By carefully observing my friend Tony and his sartorial habits I was able to pull this off.
I had noticed we had the same shirt, and I caught on to the fact that this shirt seemed to make it to the top of his choices on Mondays or Tuesdays. And so with great strategy this last Monday, I finally managed to come into work dressed as Tony. These are great times on the Internal Medicine service at Kijabe Hospital. (I think I need a life!)
Its not a baby. We watched one of my favorite guilty pleasure movies the other night, The Big Year. Its about birding. Then a few days later I saw on the internet that May 4th would be a Global Big Day where people all over the world would go out and see as many birds as they could in one long day of collective effort. Our family was motivated. We saw a few, but being novices it was some work. However, it is good to put a name to some of these birds we are seeing around the neighborhood. (These are not my photos; they all came of the www.ebird.org website.)
Winner for the loudest bird. The Hadada Ibis. They always come in pairs and make a loud squawking cry when disturbed.
The most majestic. The African Harrier Hawk. The pair of them have a large 3-4 foot wide nest in a huge tree just outside our yard. They have one of the most persistent whistling cries.
The cutest. The Red-billed Firefinch. These are tiny and could easily sit on your pinkie finger.
The one that shimmers with iridescence. The White-fronted Bee-Eater
The one with the coolest nest. The Baglafecht Weaver. They make hanging nests that look like gourds. Just outside the hospital there are probably 10 nests hanging in one tree and the air is full of these birds in the morning when I walk in.
The most black and white? The Chin-spot Batis.
It can hit you hard sometimes, especially on a bike. I have only been on my bike a few times since I returned to Kenya from our Christmas in the US. Each time I go home I gain a few pounds (maybe a lot of pounds). I cannot resist Mexican food and hamburgers. But usually when I get back I drop 10 pounds just because of the setting. I had accomplished the weight gain in the last trip, but for some reason the weight loss was not following our arrival to Kijabe. I did not want to ride my bike because it is so much harder to pull this weight up the long hills. If I could just lose a few, then the bike ride would be more fun. And so I kept delaying. But last weekend a friend sent out a text saying they were going to ride Awesome Sauce, probably my favorite ride in Kijabe. I could not resist the invitation. I joined them at the local dukas, and we headed up the first steep hill by the waterfall. I began in the front, but ended the climb at the rear. I quickly came to the front in the next two downhills, but then came the next very steep climb. My heart began to beat out of my chest, the sweat of my head turned icy, and the world became smaller and less stable. I couldn’t do it. I hopped off my bike to push up the hill as I soberly realized I was not going to be able to make the ride. I called ahead to my friend who was already out of sight and said I was turning back. David graciously accompanied me on a return trip with some great downhills, but with none of the excitement of Awesome Sauce. Getting older can be great in some ways, but physically it can hit hard. There is a lesson in here somewhere. It probably is that you should exercise regularly and watch your weight.

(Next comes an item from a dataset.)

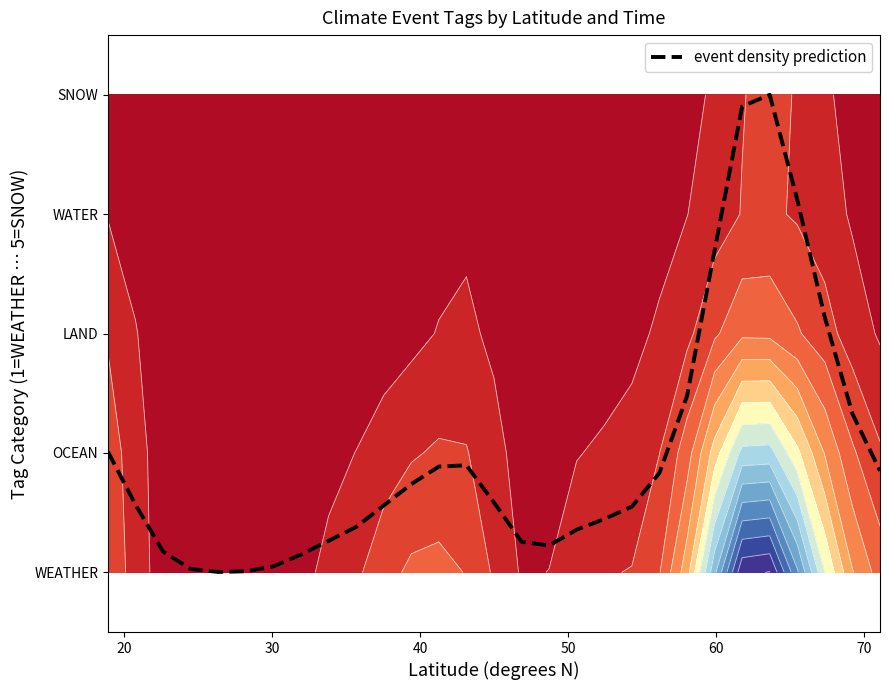

Is it true that the value at 12 is 2.7?

False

After 10 months in Kenya we finally have a car! Now we can get to know this beautiful country a little bit better. And the freedom to leave Kijabe without finding a driver . . . it is liberating! It is a 2006 Toyota Landcruiser. So Africa! The outside has some evidence of some hardships, but the engine purrs. We will add a roof rack, touch up the paint, get some new tires, and off we will go! We are coming for you Mt. Kenya!